▶ **Data entries**:

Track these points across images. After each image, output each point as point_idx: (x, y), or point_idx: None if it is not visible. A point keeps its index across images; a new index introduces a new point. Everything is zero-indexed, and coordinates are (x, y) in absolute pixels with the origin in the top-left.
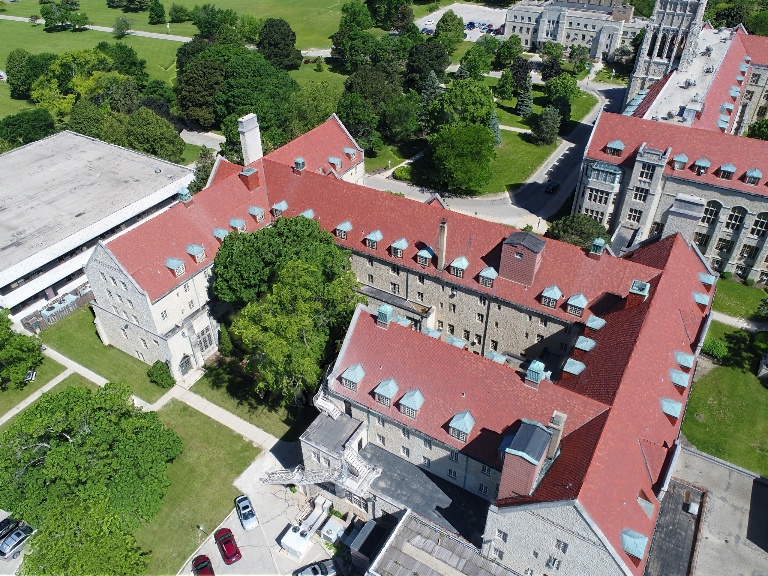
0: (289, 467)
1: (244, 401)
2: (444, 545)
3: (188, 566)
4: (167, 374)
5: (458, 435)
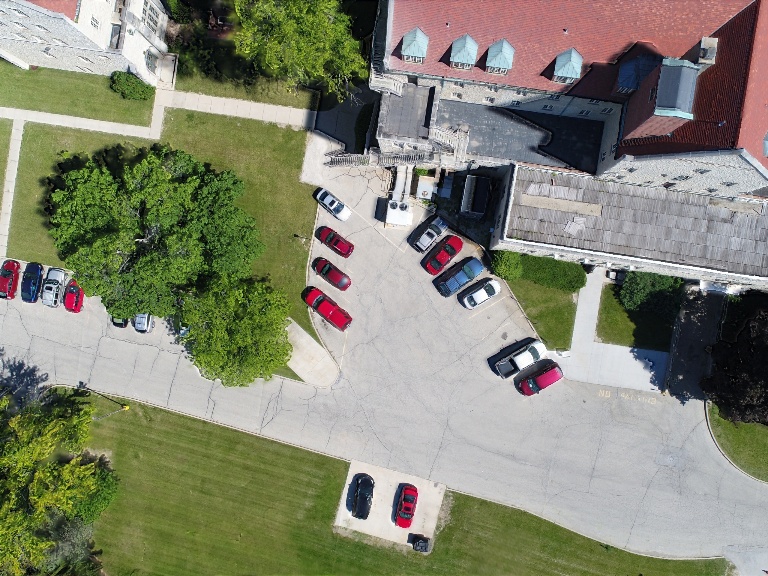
0: (346, 139)
1: (249, 79)
2: (559, 183)
3: (311, 272)
4: (140, 85)
5: (564, 80)
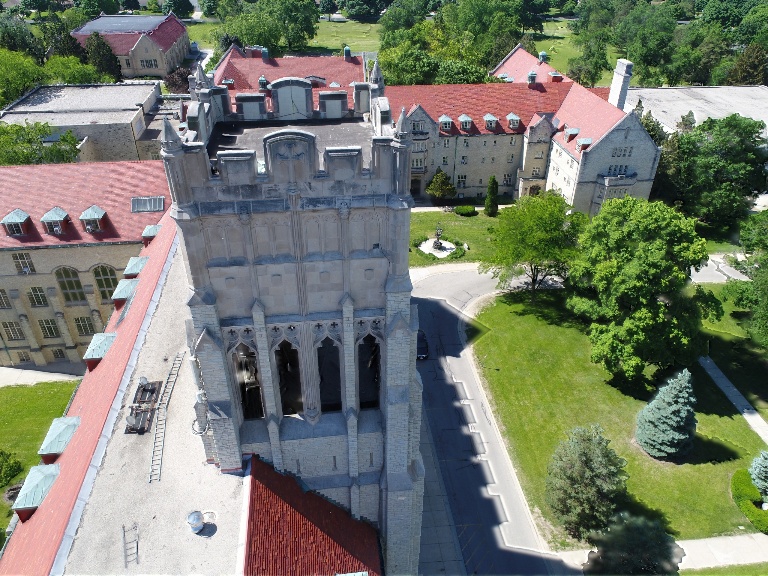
0: None
1: None
2: None
3: None
4: None
5: None
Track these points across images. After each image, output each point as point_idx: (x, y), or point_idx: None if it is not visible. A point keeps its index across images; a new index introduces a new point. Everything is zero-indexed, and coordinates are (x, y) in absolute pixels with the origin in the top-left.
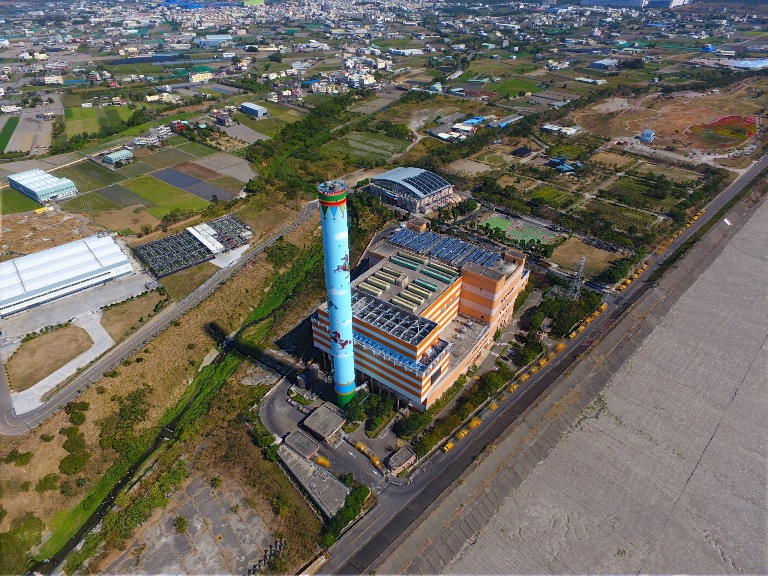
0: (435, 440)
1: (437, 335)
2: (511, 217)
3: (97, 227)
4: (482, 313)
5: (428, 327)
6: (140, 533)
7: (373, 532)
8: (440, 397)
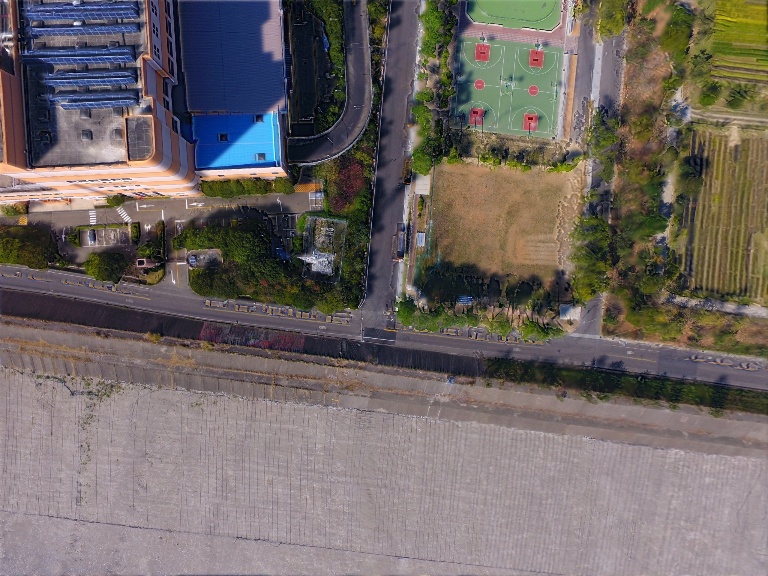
0: None
1: None
2: (579, 8)
3: None
4: None
5: None
6: None
7: None
8: None
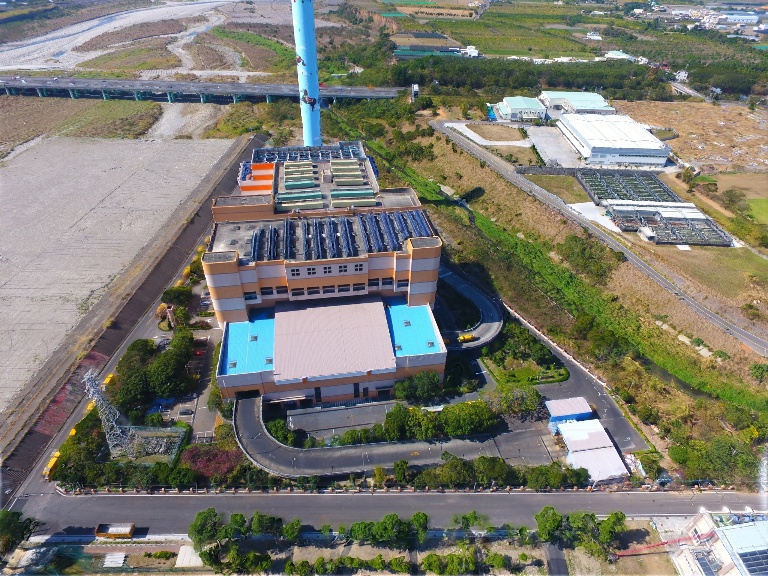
0: None
1: None
2: None
3: (729, 169)
4: None
5: None
6: None
7: None
8: None
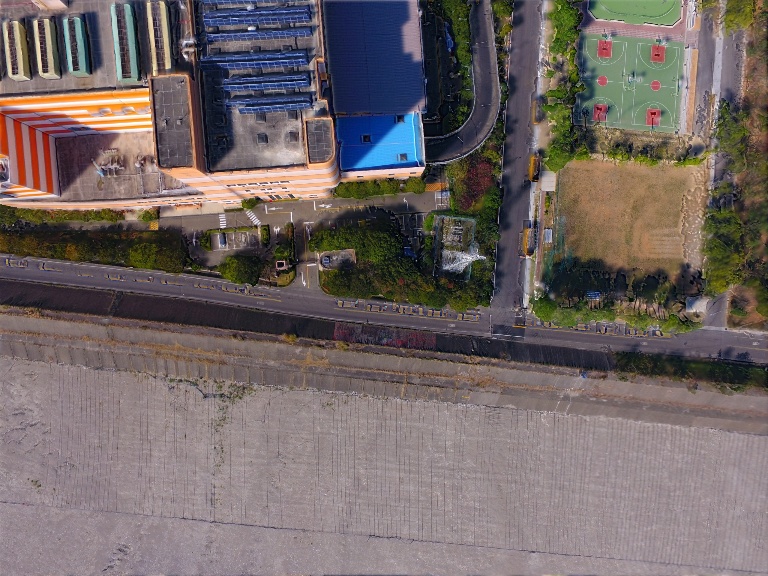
0: None
1: None
2: (700, 3)
3: None
4: None
5: None
6: None
7: None
8: (56, 209)
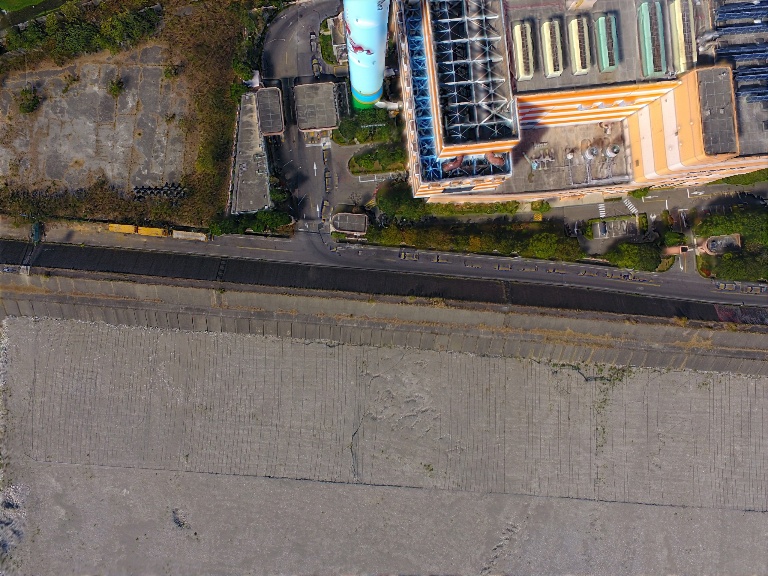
0: (396, 241)
1: (508, 148)
2: None
3: None
4: (642, 159)
5: (505, 127)
6: (80, 61)
7: (263, 257)
8: (460, 202)
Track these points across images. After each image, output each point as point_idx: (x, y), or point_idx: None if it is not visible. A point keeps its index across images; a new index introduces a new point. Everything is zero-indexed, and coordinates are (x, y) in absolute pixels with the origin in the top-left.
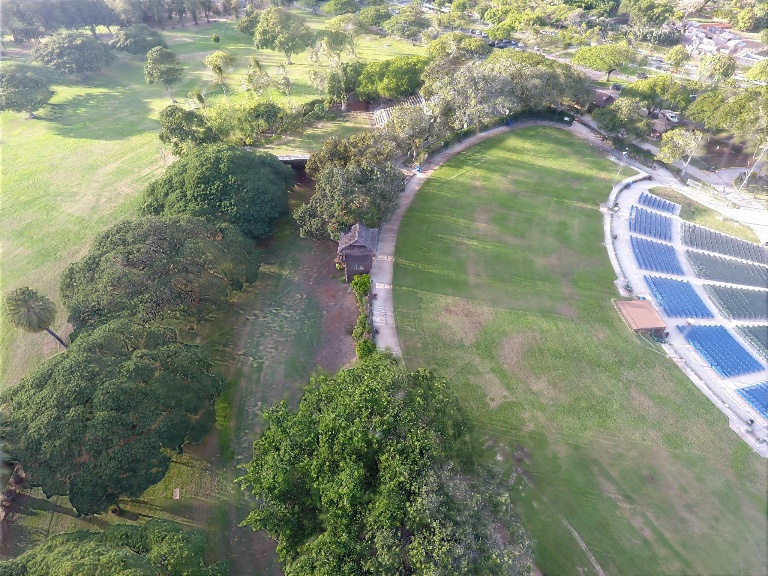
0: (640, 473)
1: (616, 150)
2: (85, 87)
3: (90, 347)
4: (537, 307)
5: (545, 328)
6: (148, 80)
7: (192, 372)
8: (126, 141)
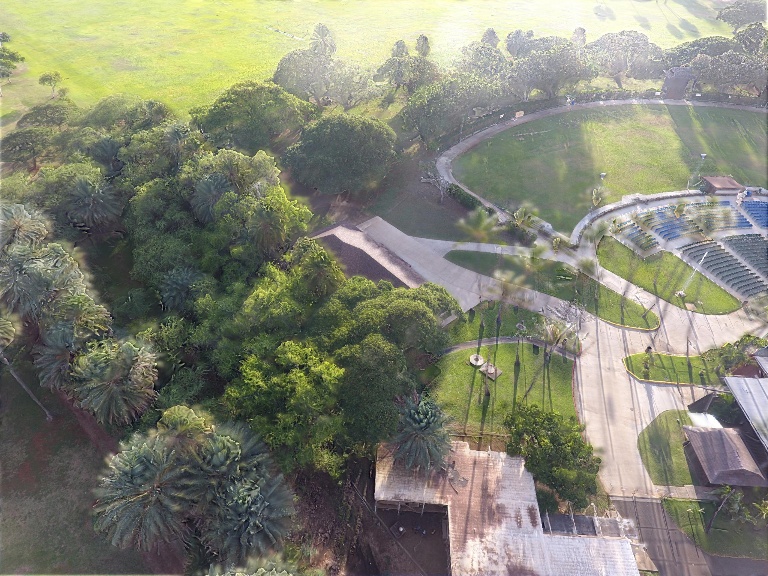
0: (585, 153)
1: None
2: None
3: (566, 40)
4: (690, 145)
5: (672, 145)
6: None
7: None
8: None
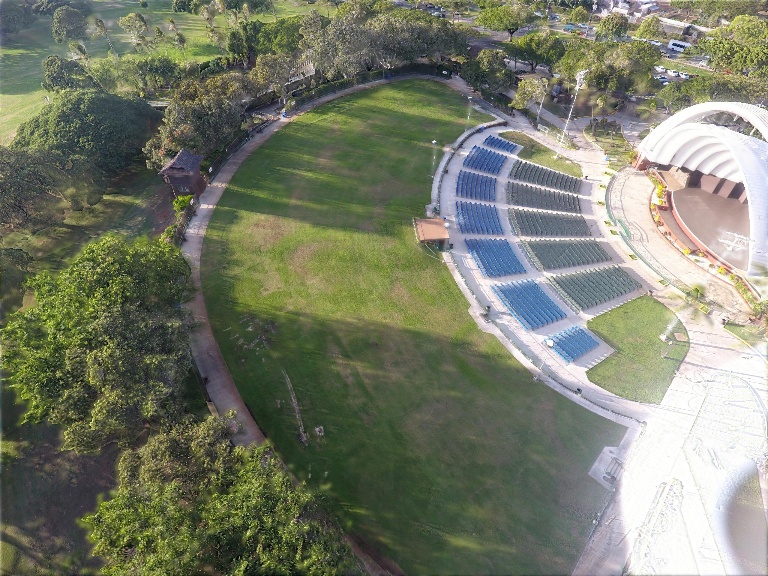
0: (368, 341)
1: (484, 100)
2: (5, 48)
3: None
4: (341, 223)
5: (340, 239)
6: (56, 39)
7: (3, 266)
8: (29, 95)
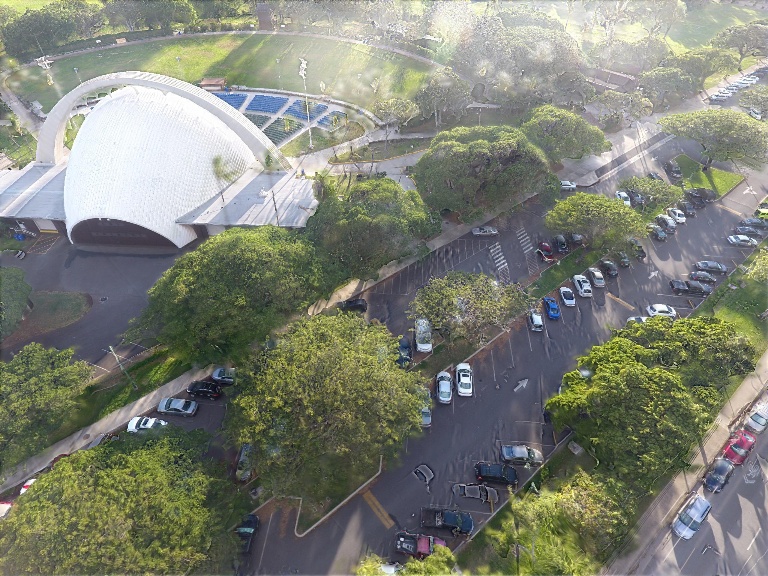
0: None
1: None
2: None
3: None
4: None
5: None
6: None
7: (217, 6)
8: None
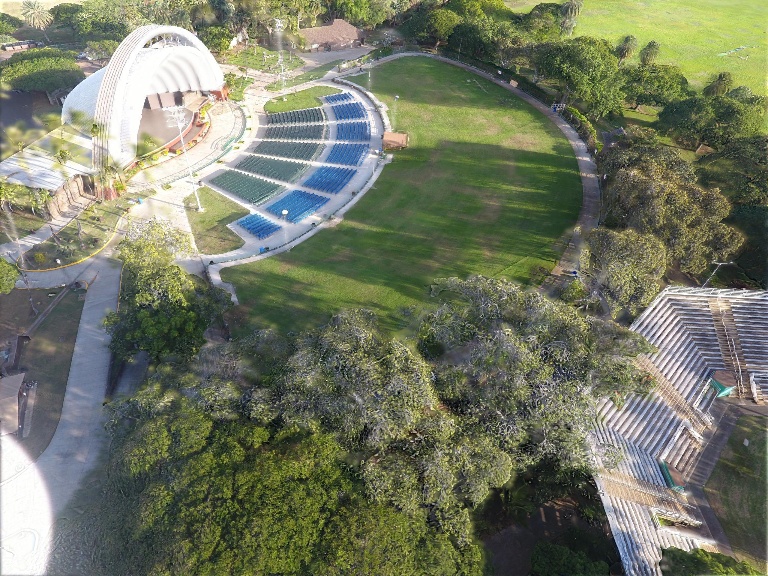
0: None
1: None
2: None
3: None
4: (468, 145)
5: (467, 136)
6: None
7: None
8: None
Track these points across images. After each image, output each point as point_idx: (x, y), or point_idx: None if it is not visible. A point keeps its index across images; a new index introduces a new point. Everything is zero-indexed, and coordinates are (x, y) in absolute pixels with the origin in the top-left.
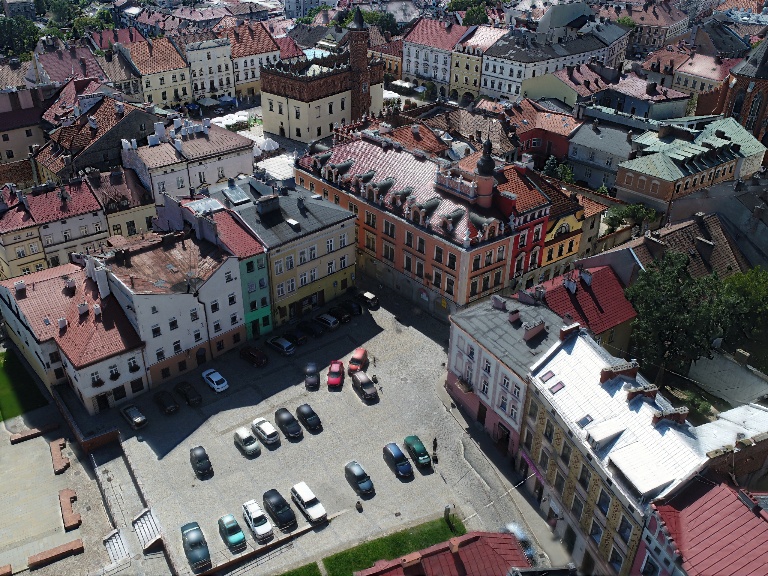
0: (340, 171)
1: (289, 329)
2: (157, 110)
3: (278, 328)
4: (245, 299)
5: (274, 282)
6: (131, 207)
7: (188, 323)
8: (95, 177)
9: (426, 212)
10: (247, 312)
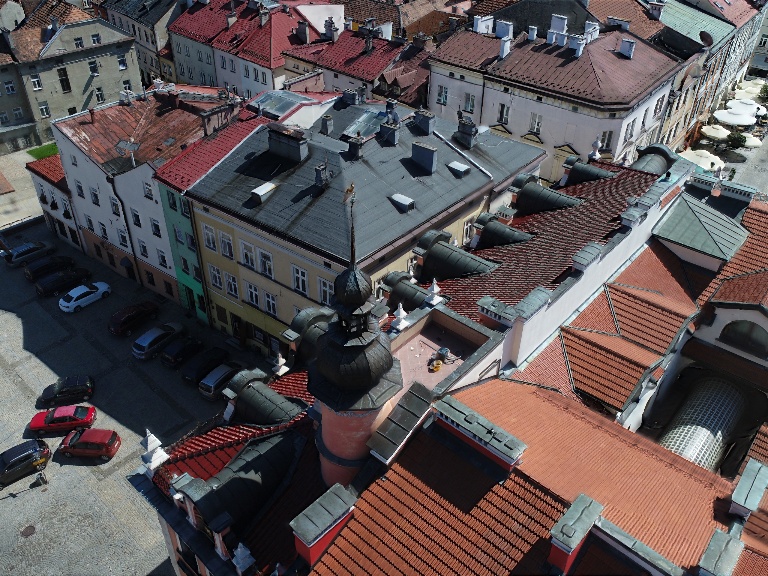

▶ **Goal**:
Retype every row above verbatim, without the pictures.

▶ **Task result**:
Track these points across images. After each image, output each point as point_idx: (x, y), or point_idx: None if it is not visible. A point keeps its index across images; a new index introduces a new point. Everything is zero-indexed, and coordinates are (x, y) in absolute pixels with the origin in the top-left.
0: (289, 467)
1: (244, 401)
2: (444, 545)
3: (188, 566)
4: (167, 374)
5: (458, 435)
0: (346, 139)
1: (249, 79)
2: (559, 183)
3: (311, 272)
4: (140, 85)
5: (564, 80)
0: None
1: None
2: None
3: None
4: None
5: None
Track these points across images. After each image, output each point as point_idx: (x, y), or point_idx: None if it is not visible. A point keeps its index across images; a new index introduces a new point. Everything is zero-indexed, and coordinates are (x, y) in absolute pixels with the origin in the top-left.
0: (435, 440)
1: (437, 335)
2: (511, 217)
3: (97, 227)
4: (482, 313)
5: (428, 327)
6: (140, 533)
7: (373, 532)
8: (440, 397)
0: None
1: None
2: (579, 8)
3: None
4: None
5: None
6: None
7: None
8: None
0: None
1: None
2: None
3: (729, 169)
4: None
5: None
6: None
7: None
8: None
0: None
1: None
2: (700, 3)
3: None
4: None
5: None
6: None
7: None
8: (56, 209)
0: (396, 241)
1: (508, 148)
2: None
3: None
4: (642, 159)
5: (505, 127)
6: (80, 61)
7: (263, 257)
8: (460, 202)
Track these points across images. After each image, output each point as point_idx: (x, y), or point_idx: None if it is not visible. A point keeps its index across images; a new index introduces a new point. Everything is zero-indexed, and coordinates are (x, y) in absolute pixels with the origin in the top-left.
0: (640, 473)
1: (616, 150)
2: (85, 87)
3: (90, 347)
4: (537, 307)
5: (545, 328)
6: (148, 80)
7: (192, 372)
8: (126, 141)
0: (585, 153)
1: None
2: None
3: (566, 40)
4: (690, 145)
5: (672, 145)
6: None
7: None
8: None
0: (368, 341)
1: (484, 100)
2: (5, 48)
3: None
4: (341, 223)
5: (340, 239)
6: (56, 39)
7: (3, 266)
8: (29, 95)
0: None
1: None
2: None
3: None
4: None
5: None
6: None
7: (217, 6)
8: None
0: None
1: None
2: None
3: None
4: (468, 145)
5: (467, 136)
6: None
7: None
8: None
Track these points across images. After each image, output each point as point_idx: (x, y), or point_idx: None if it is not visible. A point keeps its index across images; a new index introduces a new point. Everything is zero-indexed, and coordinates are (x, y) in absolute pixels with the origin in the top-left.
0: (340, 171)
1: (289, 329)
2: (157, 110)
3: (278, 328)
4: (245, 299)
5: (274, 282)
6: (131, 207)
7: (188, 323)
8: (95, 177)
9: (426, 212)
10: (247, 312)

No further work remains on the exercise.